- Dor de amor dorme de tanto cutucar.
Ela perdeu o viço, ganhou olheiras e se rebaixou em todos os quesitos. Tinha começado a fazer academia e tinha até comprado um tênis melhor pra isso. Abandonou. Não quis mais saber de nada. Não via sentido e nem tinha força. Simplesmente o seu casamento perdeu a liga. Mas ela ligava demais pra isso, seu marido era uma bengala. Pediu a separação e agora ela nem tinha mais notícia dele. Me parece que ele voltou pra casa da mãe e está ajudando por lá nas finanças.
A vida toda de Adélia era caucada na do homem.

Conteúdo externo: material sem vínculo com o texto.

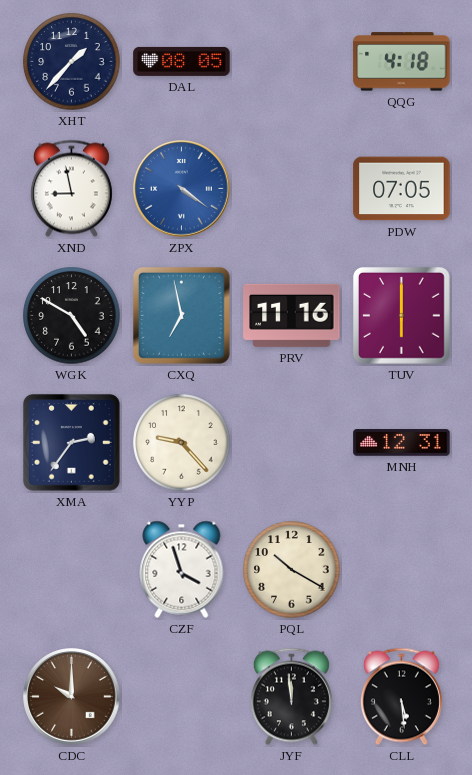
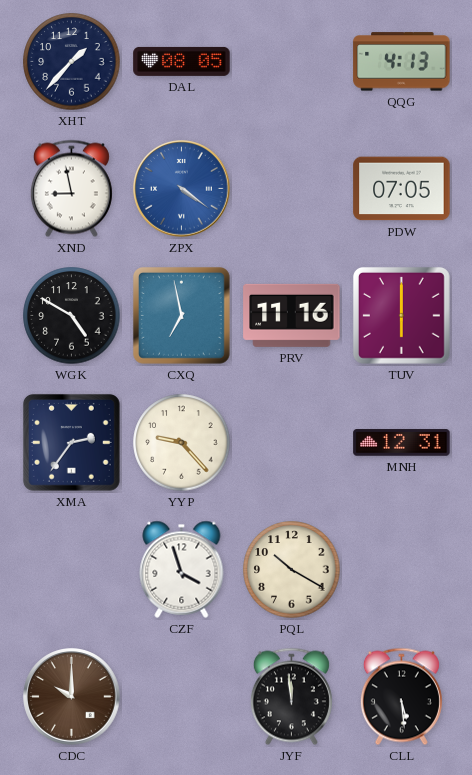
QQG: 4:18 -> 4:13
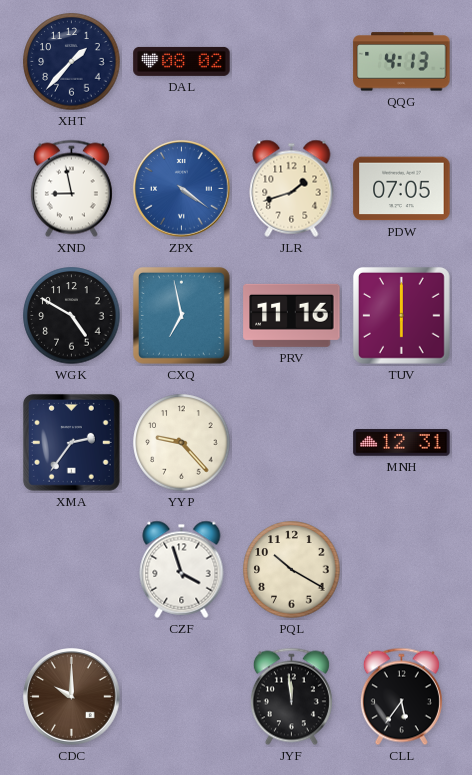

Se visitava Marilda (uma vizinha muito gorda e alegre que vive com cheiro de gordura de tanto fritar salgadinho pra fora), ela não se demorava.

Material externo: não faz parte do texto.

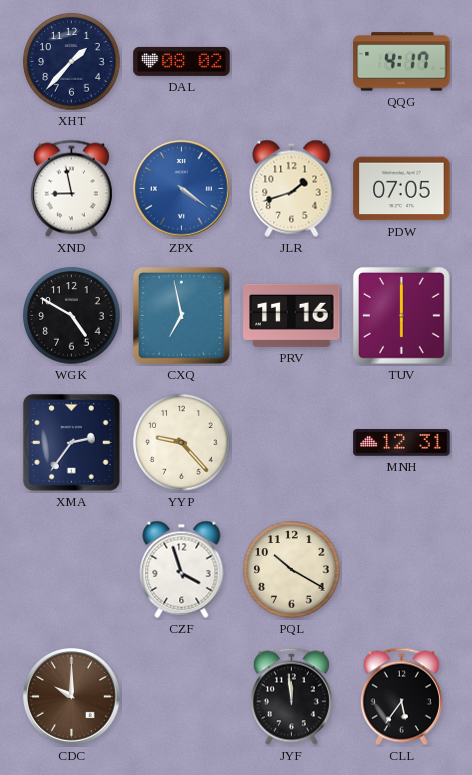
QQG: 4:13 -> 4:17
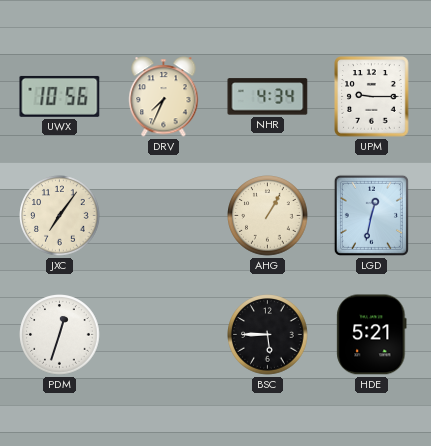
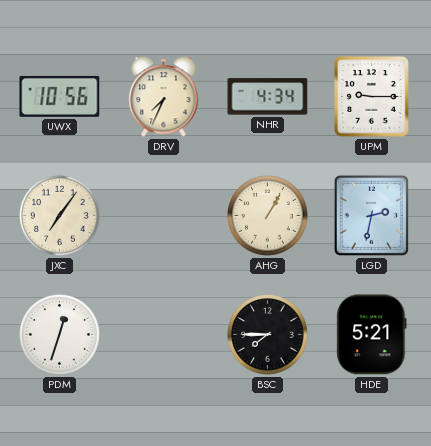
LGD: 12:32 -> 2:32
BSC: 5:45 -> 7:45
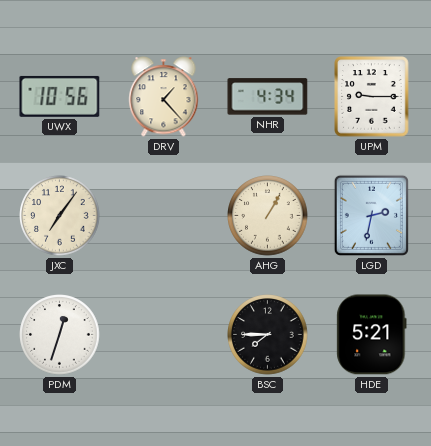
DRV: 7:34 -> 1:23
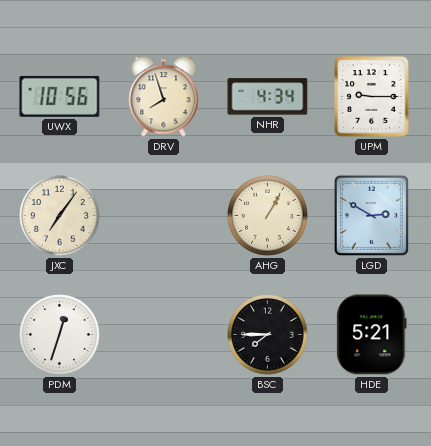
DRV: 1:23 -> 7:57
LGD: 2:32 -> 2:50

- Daqui há pouco Ivanir tá chegando. Rodou o dia inteiro com o táxi. Aí ele chega, lava o rosto e já senta pra jantar. Gosto de deixar tudo pronto. Ih! E tenho que passar no açougue, Marilda, porque ele não come sem carne. - era um discurso comum.
Adélia ficou sem ir ao açougue por 23 dias. Nem conseguia fazer sua própria comida, porque o calor da beirada do fogão lembrava a comida que ela fazia pra ele. Cortar alho assobiando na pressa fazia lembrar de que o táxi ia chegar buzinando. Adélia não conseguia nem mais colocar a mesa se não fosse pra ter dois pratos. Evitava olhar pra concha de feijão, que ele pegava mais de três vezes pra se servir a cada refeição. Ela deixou de comer e ficou com olhos tristes e anêmicos.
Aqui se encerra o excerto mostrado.